EXCERTO DO TEXTO:
╔══

  5. Nessa medida, o título constitutivo da propriedade horizontal poderá ser alterado, nos termos do artigo 1419.º do Código Civil, por decisão judicial, não sendo necessária a intervenção de todos os condóminos. Se a propriedade horizontal pode ser constituída por usucapião (artº 1417º, nº 1 do Código Civil), também poderá ser alterada através da invocação da usucapião (defendendo esta possibilidade, vide DURVAL FERREIRA, em “Posse e usucapião”, pág. 446-447, da ed. de 2002, da Almedina).

  6. No sentido de que pode ser adquirido por usucapião um lugar de estacionamento que integrava no título constitutivo outra fracção, veja-se o acórdão do Tribunal da Relação de Coimbra, de 9.5.2006, proferido no âmbito do processo 966/06, disponível em www.dgsi.pt.
╚══
DADOS FORNECIDOS:
╔══
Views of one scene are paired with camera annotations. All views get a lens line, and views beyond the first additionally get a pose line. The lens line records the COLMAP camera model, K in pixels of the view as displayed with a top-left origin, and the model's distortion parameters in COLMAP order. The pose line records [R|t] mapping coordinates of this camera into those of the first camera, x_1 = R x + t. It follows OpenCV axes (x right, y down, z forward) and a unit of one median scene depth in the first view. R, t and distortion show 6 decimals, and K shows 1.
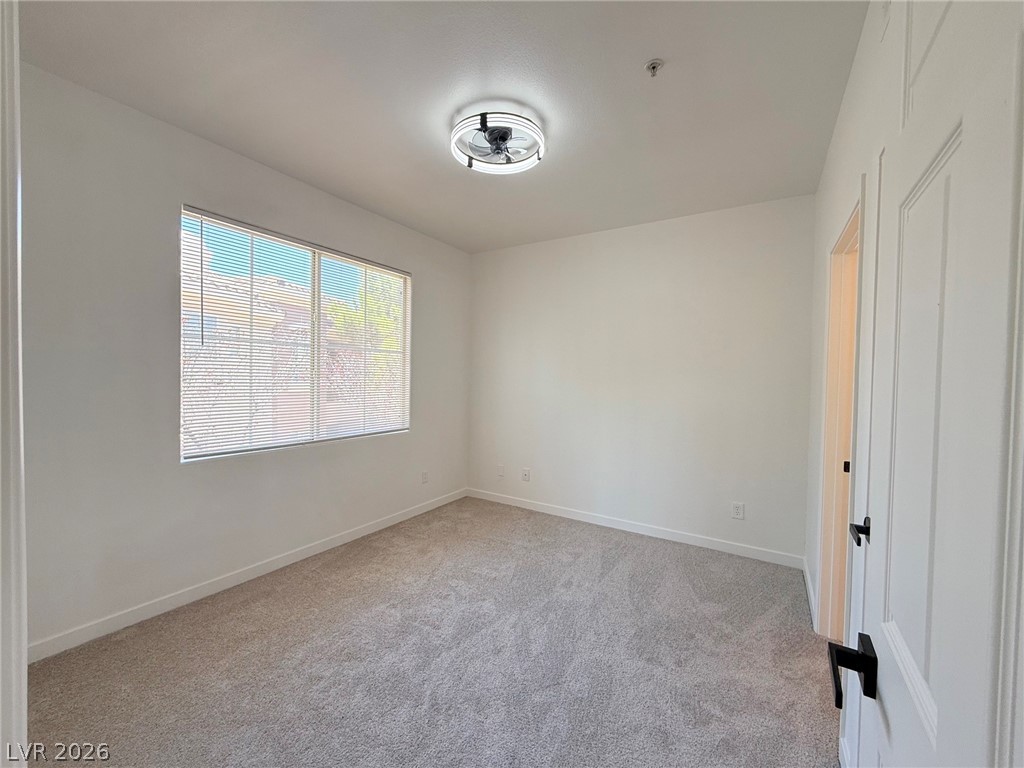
╚══
EXERCÍCIOS:
• A. Segundo o excerto sobre a propriedade horizontal, por que razão pode o título constitutivo ser alterado através da invocação da usucapião? Responda em uma a três frases.
• B. No excerto sobre a propriedade horizontal, que tribunal proferiu o acórdão de 9.5.2006 citado no ponto 6?
• C. Dê seguimento ao excerto sobre a propriedade horizontal a partir do ponto em que termina.

RESPOSTAS NUMERADAS:
• A. Porque a propriedade horizontal pode ser constituída por usucapião, nos termos do artigo 1417.º, n.º 1, do Código Civil. Por isso, também poderá ser alterada através da invocação da usucapião.

• B. O Tribunal da Relação de Coimbra.

• C.
  7. E no sentido de que se pode adquirir por usucapião um lugar de estacionamento diferente do que consta do título de propriedade horizontal, veja-se o acórdão do Tribunal da Relação do Porto, 30.05.2016, processo nº 1817/11, in www.dgsi.pt, que julgou procedente o pedido reconvencional deduzido no sentido do reconhecimento pelos autores de que o seu lugar do estacionamento é o situado no lado nascente sul por ter sido o que estes quiseram comprar e sempre utilizaram há mais de 28 anos, embora não fosse o que constava no título constitutivo da propriedade horizontal como afecto à fracção habitacional por eles adquirida.

  8. Atento o exposto, impunha-se ao Tribunal de 1.ª instância reconhecer ser possível a modificação do título constitutivo da propriedade horizontal, pois que o disposto no artigo 1419.º, n.º 1 do Código Civil não pode impedir o funcionamento das normas legais atinentes à usucapião - cfr. acórdão do Tribunal da Relação de Lisboa, de 20.11.2007, processo n.º 5404/2007-7, in www.dgsi.pt -, 11.Devendo, assim, decidir-se pela integração física à fracção do Recorrente de uma parte da fracção dos Autores, com a inerente alteração do título constitutivo da propriedade horizontal - cfr. acórdão do Tribunal da Relação de Coimbra, de 09.05.2006, processo n.º 966/06, in www.dgsi.pt.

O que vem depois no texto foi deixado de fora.